EXERCISE GOAL: Put every line of the listing below into a Markdown table with the columns Row and Text, numbering the rows in sequence and omitting any blank lines. Leave the pictures out of the table.

SOURCE MATERIAL:

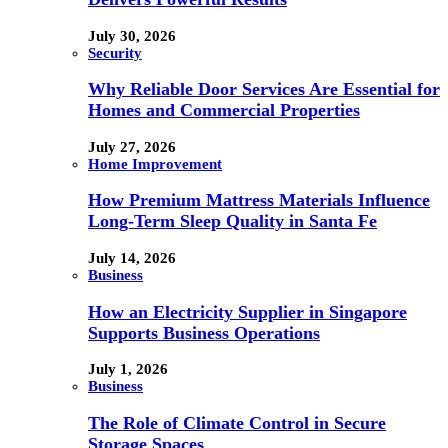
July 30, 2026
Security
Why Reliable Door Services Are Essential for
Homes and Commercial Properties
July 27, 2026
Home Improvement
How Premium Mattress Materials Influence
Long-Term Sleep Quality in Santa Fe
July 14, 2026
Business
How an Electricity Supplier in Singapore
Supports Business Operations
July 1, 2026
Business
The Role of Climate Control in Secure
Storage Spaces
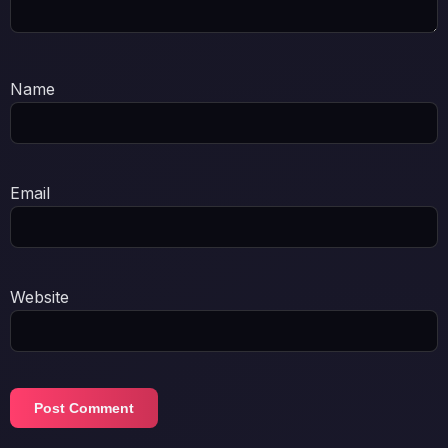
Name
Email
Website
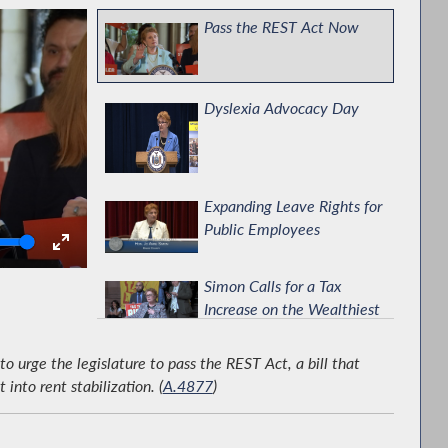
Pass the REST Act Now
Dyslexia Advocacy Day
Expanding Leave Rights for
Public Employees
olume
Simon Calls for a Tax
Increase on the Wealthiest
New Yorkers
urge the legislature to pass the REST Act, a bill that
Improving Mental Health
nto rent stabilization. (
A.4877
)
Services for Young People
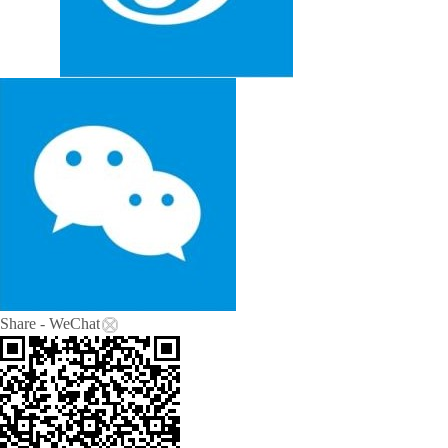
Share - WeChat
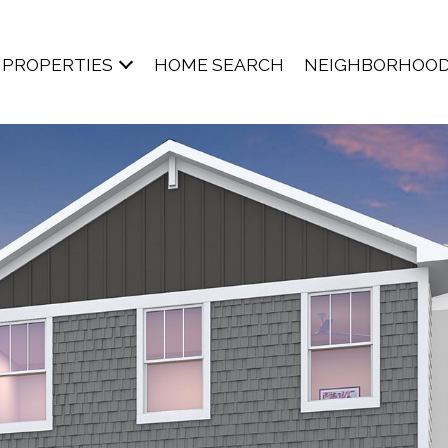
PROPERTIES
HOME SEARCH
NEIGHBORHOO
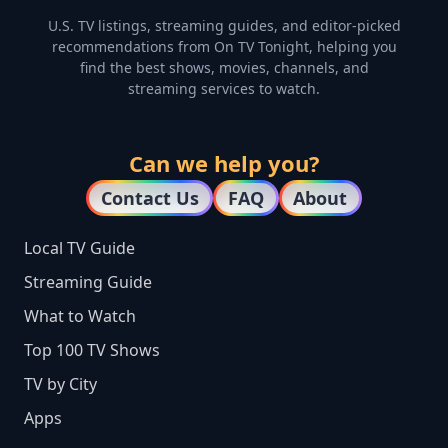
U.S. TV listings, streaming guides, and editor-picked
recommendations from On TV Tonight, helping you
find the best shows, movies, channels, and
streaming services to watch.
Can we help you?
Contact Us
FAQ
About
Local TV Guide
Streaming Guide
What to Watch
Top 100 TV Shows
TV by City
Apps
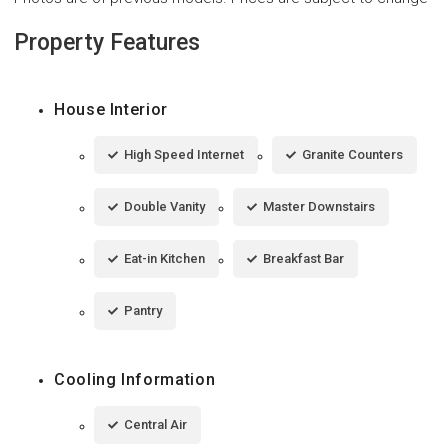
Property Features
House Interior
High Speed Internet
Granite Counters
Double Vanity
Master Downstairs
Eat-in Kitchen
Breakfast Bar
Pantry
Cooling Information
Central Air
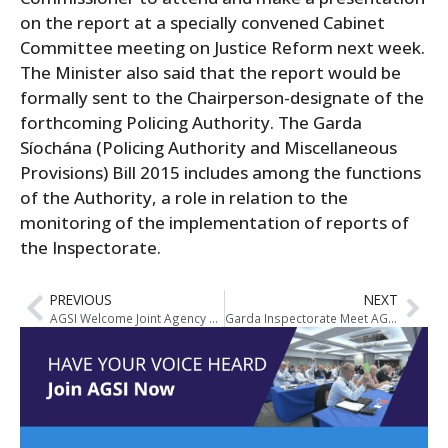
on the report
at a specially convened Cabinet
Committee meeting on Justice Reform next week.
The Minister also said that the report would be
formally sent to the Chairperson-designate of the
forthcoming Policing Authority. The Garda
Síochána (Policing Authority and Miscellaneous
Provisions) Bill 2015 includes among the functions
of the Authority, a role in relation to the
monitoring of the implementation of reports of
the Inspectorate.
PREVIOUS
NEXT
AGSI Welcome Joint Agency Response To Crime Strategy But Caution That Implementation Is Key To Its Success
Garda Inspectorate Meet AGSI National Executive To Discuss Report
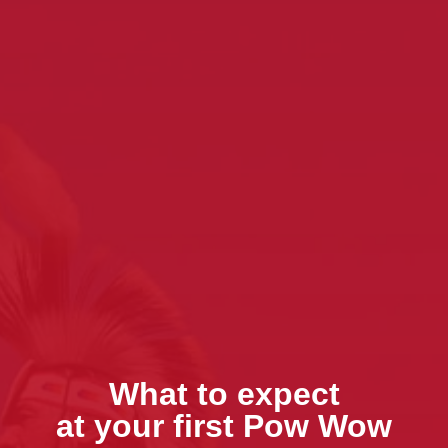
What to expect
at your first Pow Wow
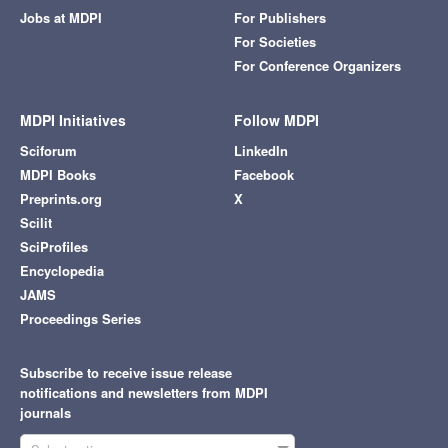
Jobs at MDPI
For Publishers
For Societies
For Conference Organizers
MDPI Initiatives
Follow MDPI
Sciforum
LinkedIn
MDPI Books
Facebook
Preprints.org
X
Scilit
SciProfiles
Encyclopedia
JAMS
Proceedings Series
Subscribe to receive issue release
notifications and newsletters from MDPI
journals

RESULT OF THIS TASK:
| Row | Text |
|---|---|
| 1 | July 30, 2026 |
| 2 | Security |
| 3 | Why Reliable Door Services Are Essential for |
| 4 | Homes and Commercial Properties |
| 5 | July 27, 2026 |
| 6 | Home Improvement |
| 7 | How Premium Mattress Materials Influence |
| 8 | Long-Term Sleep Quality in Santa Fe |
| 9 | July 14, 2026 |
| 10 | Business |
| 11 | How an Electricity Supplier in Singapore |
| 12 | Supports Business Operations |
| 13 | July 1, 2026 |
| 14 | Business |
| 15 | The Role of Climate Control in Secure |
| 16 | Storage Spaces |
| 17 | Name |
| 18 | Email |
| 19 | Website |
| 20 | Pass the REST Act Now |
| 21 | Dyslexia Advocacy Day |
| 22 | Expanding Leave Rights for |
| 23 | Public Employees |
| 24 | olume |
| 25 | Simon Calls for a Tax |
| 26 | Increase on the Wealthiest |
| 27 | New Yorkers |
| 28 | urge the legislature to pass the REST Act, a bill that |
| 29 | Improving Mental Health |
| 30 | nto rent stabilization. ( |
| 31 | A.4877 |
| 32 | ) |
| 33 | Services for Young People |
| 34 | Share - WeChat |
| 35 | PROPERTIES |
| 36 | HOME SEARCH |
| 37 | NEIGHBORHOO |
| 38 | U.S. TV listings, streaming guides, and editor-picked |
| 39 | recommendations from On TV Tonight, helping you |
| 40 | find the best shows, movies, channels, and |
| 41 | streaming services to watch. |
| 42 | Can we help you? |
| 43 | Contact Us |
| 44 | FAQ |
| 45 | About |
| 46 | Local TV Guide |
| 47 | Streaming Guide |
| 48 | What to Watch |
| 49 | Top 100 TV Shows |
| 50 | TV by City |
| 51 | Apps |
| 52 | Property Features |
| 53 | House Interior |
| 54 | High Speed Internet |
| 55 | Granite Counters |
| 56 | Double Vanity |
| 57 | Master Downstairs |
| 58 | Eat-in Kitchen |
| 59 | Breakfast Bar |
| 60 | Pantry |
| 61 | Cooling Information |
| 62 | Central Air |
| 63 | on the report |
| 64 | at a specially convened Cabinet |
| 65 | Committee meeting on Justice Reform next week. |
| 66 | The Minister also said that the report would be |
| 67 | formally sent to the Chairperson-designate of the |
| 68 | forthcoming Policing Authority. The Garda |
| 69 | Síochána (Policing Authority and Miscellaneous |
| 70 | Provisions) Bill 2015 includes among the functions |
| 71 | of the Authority, a role in relation to the |
| 72 | monitoring of the implementation of reports of |
| 73 | the Inspectorate. |
| 74 | PREVIOUS |
| 75 | NEXT |
| 76 | AGSI Welcome Joint Agency Response To Crime Strategy But Caution That Implementation Is Key To Its Success |
| 77 | Garda Inspectorate Meet AGSI National Executive To Discuss Report |
| 78 | What to expect |
| 79 | at your first Pow Wow |
| 80 | Jobs at MDPI |
| 81 | For Publishers |
| 82 | For Societies |
| 83 | For Conference Organizers |
| 84 | MDPI Initiatives |
| 85 | Follow MDPI |
| 86 | Sciforum |
| 87 | LinkedIn |
| 88 | MDPI Books |
| 89 | Facebook |
| 90 | Preprints.org |
| 91 | X |
| 92 | Scilit |
| 93 | SciProfiles |
| 94 | Encyclopedia |
| 95 | JAMS |
| 96 | Proceedings Series |
| 97 | Subscribe to receive issue release |
| 98 | notifications and newsletters from MDPI |
| 99 | journals |